Extracted material |
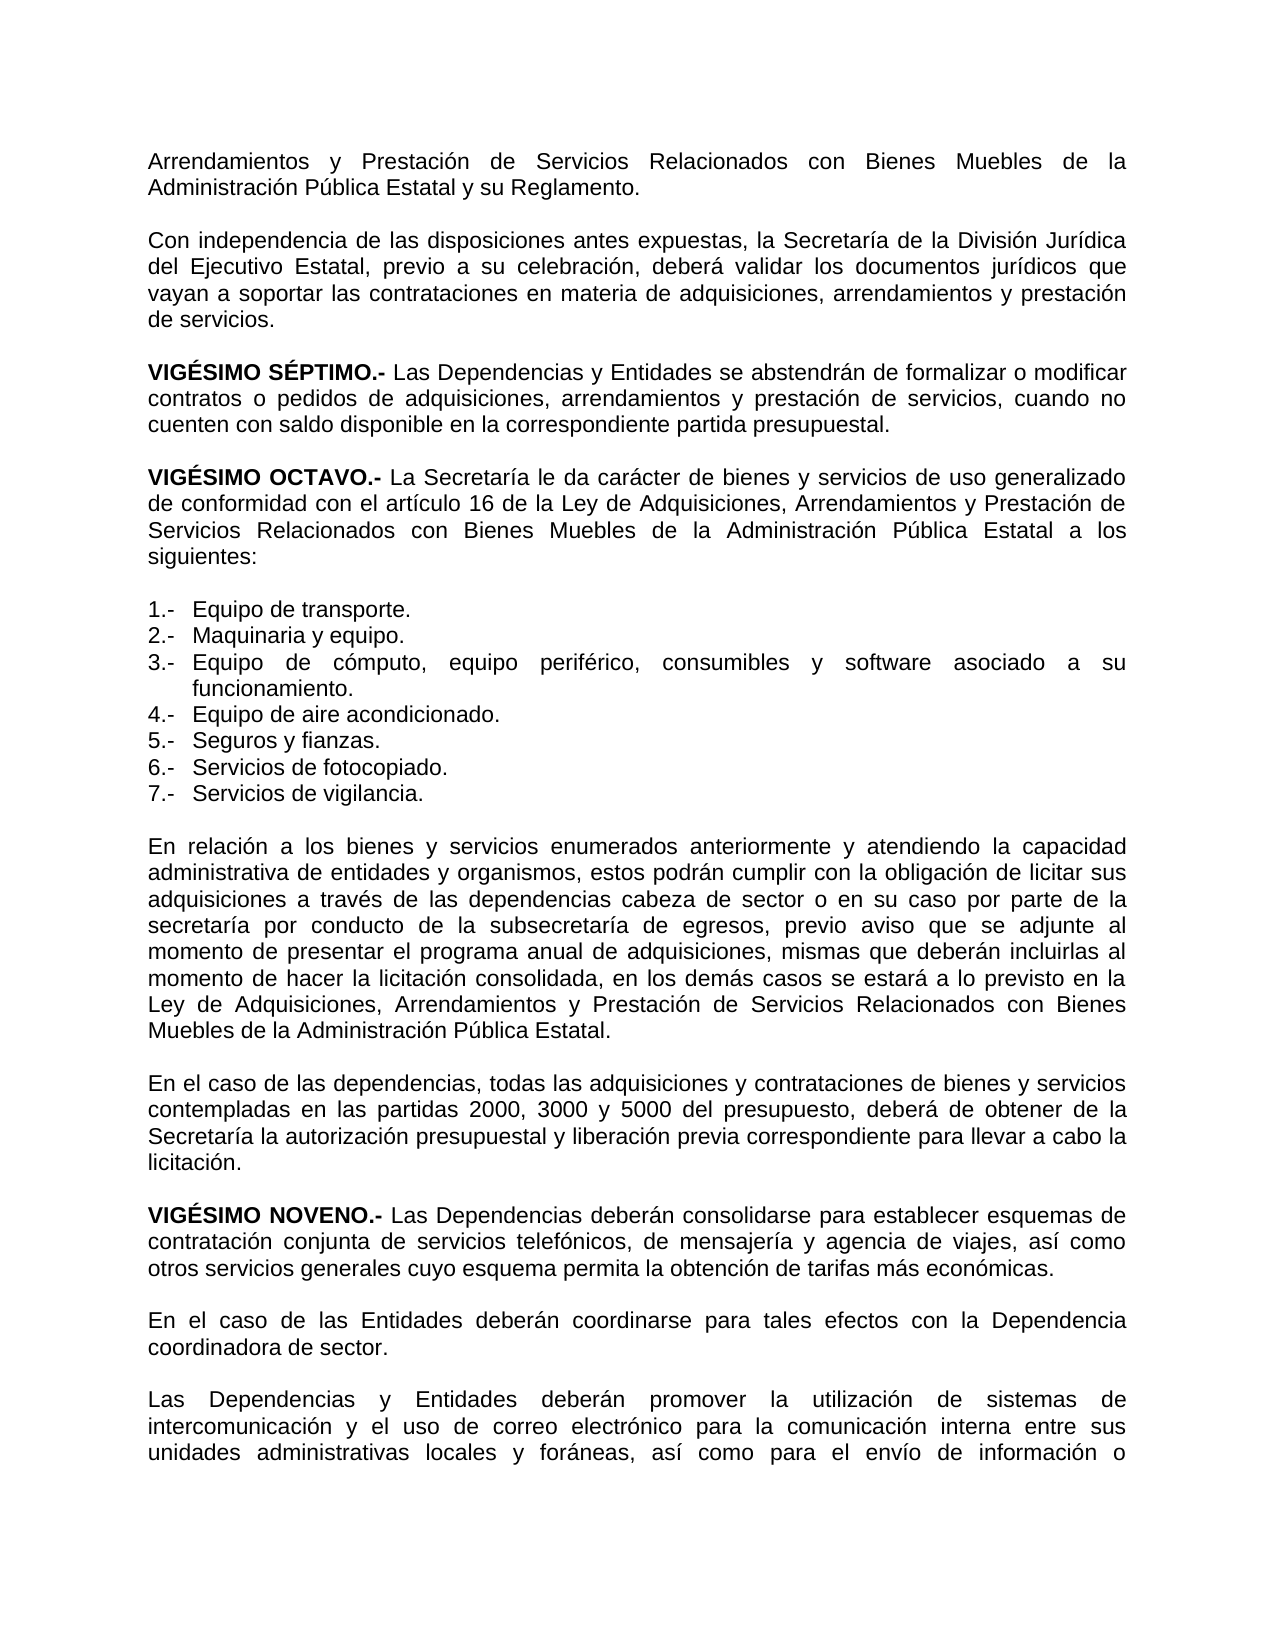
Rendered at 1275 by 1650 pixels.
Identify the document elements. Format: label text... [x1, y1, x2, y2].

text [148, 148, 1127, 200]
text VIGÉSIMO NOVENO.- Las Dependencias deberán consolidarse para establecer esquemas de contratación conjunta de servicios telefónicos, de mensajería y agencia de viajes, así como otros servicios generales cuyo esquema permita la obtención de tarifas más económicas. [148, 1202, 1127, 1281]
text En el caso de las dependencias, todas las adquisiciones y contrataciones de bienes y servicios contempladas en las partidas 2000, 3000 y 5000 del presupuesto, deberá de obtener de la Secretaría la autorización presupuestal y liberación previa correspondiente para llevar a cabo la licitación. [148, 1070, 1127, 1176]
text En relación a los bienes y servicios enumerados anteriormente y atendiendo la capacidad administrativa de entidades y organismos, estos podrán cumplir con la obligación de licitar sus adquisiciones a través de las dependencias cabeza de sector o en su caso por parte de la secretaría por conducto de la subsecretaría de egresos, previo aviso que se adjunte al momento de presentar el programa anual de adquisiciones, mismas que deberán incluirlas al momento de hacer la licitación consolidada, en los demás casos se estará a lo previsto en la Ley de Adquisiciones, Arrendamientos y Prestación de Servicios Relacionados con Bienes Muebles de la Administración Pública Estatal. [148, 833, 1127, 1044]
text 7.- Servicios de vigilancia. [148, 780, 1127, 807]
text 2.- Maquinaria y equipo. [148, 622, 1127, 648]
text VIGÉSIMO OCTAVO.- La Secretaría le da carácter de bienes y servicios de uso generalizado de conformidad con el artículo 16 de la Ley de Adquisiciones, Arrendamientos y Prestación de Servicios Relacionados con Bienes Muebles de la Administración Pública Estatal a los siguientes: [148, 464, 1127, 569]
text 6.- Servicios de fotocopiado. [148, 754, 1127, 780]
text 1.- Equipo de transporte. [148, 596, 1127, 622]
text 4.- Equipo de aire acondicionado. [148, 701, 1127, 727]
text En el caso de las Entidades deberán coordinarse para tales efectos con la Dependencia coordinadora de sector. [148, 1307, 1127, 1360]
text 5.- Seguros y fianzas. [148, 727, 1127, 754]
text Con independencia de las disposiciones antes expuestas, la Secretaría de la División Jurídica del Ejecutivo Estatal, previo a su celebración, deberá validar los documentos jurídicos que vayan a soportar las contrataciones en materia de adquisiciones, arrendamientos y prestación de servicios. [148, 227, 1127, 332]
text VIGÉSIMO SÉPTIMO.- Las Dependencias y Entidades se abstendrán de formalizar o modificar contratos o pedidos de adquisiciones, arrendamientos y prestación de servicios, cuando no cuenten con saldo disponible en la correspondiente partida presupuestal. [148, 358, 1127, 438]
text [148, 1386, 1127, 1465]
text 3.- Equipo de cómputo, equipo periférico, consumibles y software asociado a su funcionamiento. [148, 648, 1127, 701]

Task to carry out |
From the entries, report every line in which the string "presupuestal" occurs.

Solution for this problem |
text En el caso de las dependencias, todas las adquisiciones y contrataciones de bienes y servicios contempladas en las partidas 2000, 3000 y 5000 del presupuesto, deberá de obtener de la Secretaría la autorización presupuestal y liberación previa correspondiente para llevar a cabo la licitación. [148, 1070, 1127, 1176]
text VIGÉSIMO SÉPTIMO.- Las Dependencias y Entidades se abstendrán de formalizar o modificar contratos o pedidos de adquisiciones, arrendamientos y prestación de servicios, cuando no cuenten con saldo disponible en la correspondiente partida presupuestal. [148, 358, 1127, 438]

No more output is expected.